What to work on:
Rename "eslógan" to "eslogan" in the items, starting with the line that contains "ország szombaton" and going on through the end of the items, and keep every other word unchanged. Leave the pictures out of your answer.

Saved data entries

--------------------------------------------------

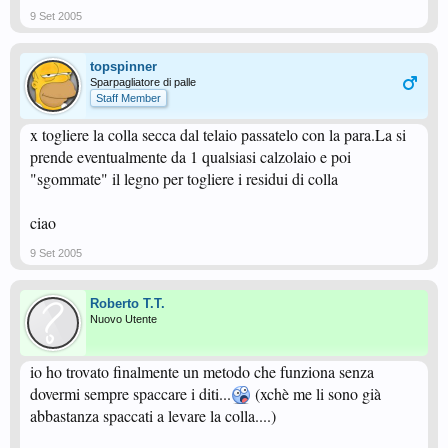
9 Set 2005
topspinner
Sparpagliatore di palle
Staff Member
x togliere la colla secca dal telaio passatelo con la para.La si
prende eventualmente da 1 qualsiasi calzolaio e poi
"sgommate" il legno per togliere i residui di colla
ciao
9 Set 2005
Roberto T.T.
Nuovo Utente
io ho trovato finalmente un metodo che funziona senza
dovermi sempre spaccare i diti...
(xchè me li sono già
abbastanza spaccati a levare la colla....)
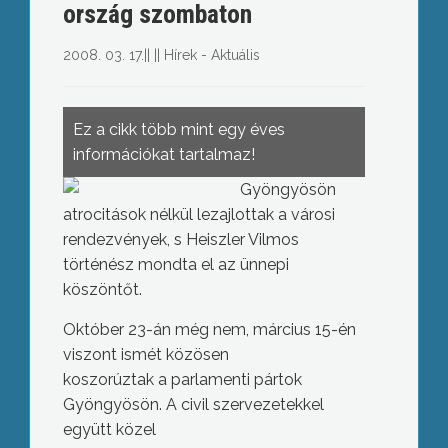
ország szombaton
2008. 03. 17.
||
||
Hírek - Aktuális
Ez a cikk több mint egy éves
információkat tartalmaz!
Gyöngyösön
atrocitások nélkül lezajlottak a városi
rendezvények, s Heiszler Vilmos
történész mondta el az ünnepi
köszöntőt.
Október 23-án még nem, március 15-én
viszont ismét közösen
koszorúztak a parlamenti pártok
Gyöngyösön. A civil szervezetekkel
együtt közel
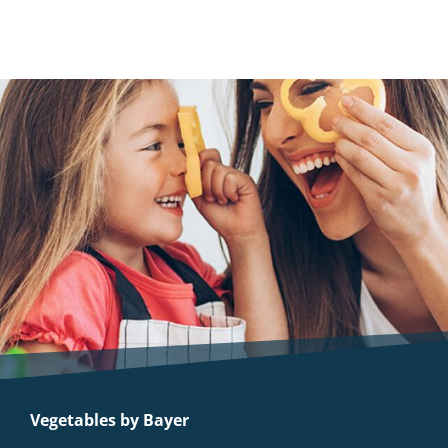
Vegetables by Bayer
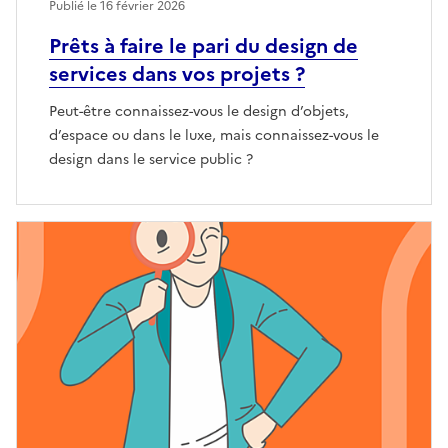
Publié le 16 février 2026
Prêts à faire le pari du design de
services dans vos projets ?
Peut-être connaissez-vous le design d’objets,
d’espace ou dans le luxe, mais connaissez-vous le
design dans le service public ?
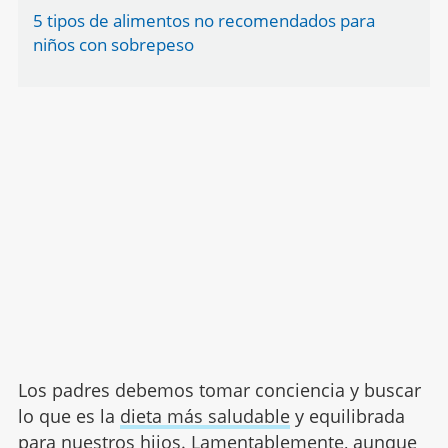
5 tipos de alimentos no recomendados para
niños con sobrepeso
Los padres debemos tomar conciencia y buscar
lo que es la
dieta más saludable
y equilibrada
para nuestros hijos. Lamentablemente, aunque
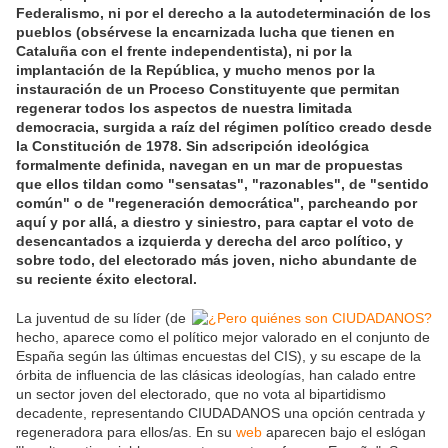
Federalismo, ni por el derecho a la autodeterminación de los
pueblos (obsérvese la encarnizada lucha que tienen en
Cataluña con el frente independentista), ni por la
implantación de la República, y mucho menos por la
instauración de un Proceso Constituyente que permitan
regenerar todos los aspectos de nuestra limitada
democracia, surgida a raíz del régimen político creado desde
la Constitución de 1978. Sin adscripción ideológica
formalmente definida, navegan en un mar de propuestas
que ellos tildan como "sensatas", "razonables", de "sentido
común" o de "regeneración democrática", parcheando por
aquí y por allá, a diestro y siniestro, para captar el voto de
desencantados a izquierda y derecha del arco político, y
sobre todo, del electorado más joven, nicho abundante de
su reciente éxito electoral.
La juventud de su líder (de
hecho, aparece como el político mejor valorado en el conjunto de
España según las últimas encuestas del CIS), y su escape de la
órbita de influencia de las clásicas ideologías, han calado entre
un sector joven del electorado, que no vota al bipartidismo
decadente, representando CIUDADANOS una opción centrada y
regeneradora para ellos/as. En su
web
aparecen bajo el eslógan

--------------------------------------------------

Written response:
ország szombaton
2008. 03. 17.
||
||
Hírek - Aktuális
Ez a cikk több mint egy éves
információkat tartalmaz!
Gyöngyösön
atrocitások nélkül lezajlottak a városi
rendezvények, s Heiszler Vilmos
történész mondta el az ünnepi
köszöntőt.
Október 23-án még nem, március 15-én
viszont ismét közösen
koszorúztak a parlamenti pártok
Gyöngyösön. A civil szervezetekkel
együtt közel
Vegetables by Bayer
Publié le 16 février 2026
Prêts à faire le pari du design de
services dans vos projets ?
Peut-être connaissez-vous le design d’objets,
d’espace ou dans le luxe, mais connaissez-vous le
design dans le service public ?
5 tipos de alimentos no recomendados para
niños con sobrepeso
Los padres debemos tomar conciencia y buscar
lo que es la
dieta más saludable
y equilibrada
para nuestros hijos. Lamentablemente, aunque
Federalismo, ni por el derecho a la autodeterminación de los
pueblos (obsérvese la encarnizada lucha que tienen en
Cataluña con el frente independentista), ni por la
implantación de la República, y mucho menos por la
instauración de un Proceso Constituyente que permitan
regenerar todos los aspectos de nuestra limitada
democracia, surgida a raíz del régimen político creado desde
la Constitución de 1978. Sin adscripción ideológica
formalmente definida, navegan en un mar de propuestas
que ellos tildan como "sensatas", "razonables", de "sentido
común" o de "regeneración democrática", parcheando por
aquí y por allá, a diestro y siniestro, para captar el voto de
desencantados a izquierda y derecha del arco político, y
sobre todo, del electorado más joven, nicho abundante de
su reciente éxito electoral.
La juventud de su líder (de
hecho, aparece como el político mejor valorado en el conjunto de
España según las últimas encuestas del CIS), y su escape de la
órbita de influencia de las clásicas ideologías, han calado entre
un sector joven del electorado, que no vota al bipartidismo
decadente, representando CIUDADANOS una opción centrada y
regeneradora para ellos/as. En su
web
aparecen bajo el eslogan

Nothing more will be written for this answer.